This may be the ultimate question as our water resources are finite, increasingly scarce and increasingly in demand. If African countries are to rely on groundwater for future resilience and manage it sustainably, they must quickly gain a better understanding of climate change impacts on this critical resource. A recent study sheds new light on the climate-groundwater relationship, finding that the 2015-2016 El Niño weather event replenished groundwater very differently in southern Africa and in East Africa just below the equator. Based on a combination of satellite and on-site data analysis, it is part of a growing body of research, to which the International Water Management Institute (IWMI) is contributing, in collaboration with UK partners such as University College London, Cardiff University, University of Sussex, and British Geological Survey, as well as others in southern and eastern Africa.
The El Niño-Southern Oscillation, or ENSO phenomenon, involves the interaction between the atmosphere and the ocean in the tropical Pacific. It is a telling cause of climate variability in the tropics. As an extreme case among historical patterns, the 2015-2016 event had exactly opposite effects on rainfall in southern Africa and East Africa below the equator. In southern Africa, it resulted in the most intense drought ever recorded for the region, estimated to recur every 200 years. The authors note that warming caused by human activities has heightened climate risks. They suggest that this has already “doubled the risk of such an extreme… event,” meaning such an intense drought could return every 100 years.

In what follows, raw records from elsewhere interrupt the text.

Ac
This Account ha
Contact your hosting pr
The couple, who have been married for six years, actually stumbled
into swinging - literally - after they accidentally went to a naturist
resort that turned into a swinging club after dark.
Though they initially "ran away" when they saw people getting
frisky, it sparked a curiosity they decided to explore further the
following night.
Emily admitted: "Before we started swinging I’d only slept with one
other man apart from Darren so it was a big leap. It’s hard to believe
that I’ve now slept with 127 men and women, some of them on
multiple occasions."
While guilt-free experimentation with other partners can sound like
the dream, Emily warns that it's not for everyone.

The 2015-2016 drought limited the recharge of aquifers and increased demand for groundwater leading to a decline in groundwater storage. In contrast, East Africa, just south of the equator, saw unusually high – but not extreme – rainfall, likely to recur every 10 years. With 100-150% above normal daily rainfall intensity in many places, this significantly boosted groundwater recharge and storage. At the Makutapora well field in Tanzania, for example, strong groundwater recharge reversed a long-term decline in groundwater storage that had resulted from increasingly intensive pumping to the growing city of Dodoma. Another new study published in Nature underpins the importance of extreme rain events in restocking groundwater in dry lands in sub-Saharan Africa. Rather than being replenished through regular rainfall, groundwater responds best to extreme rainfall – the type that happens every 10 years or so.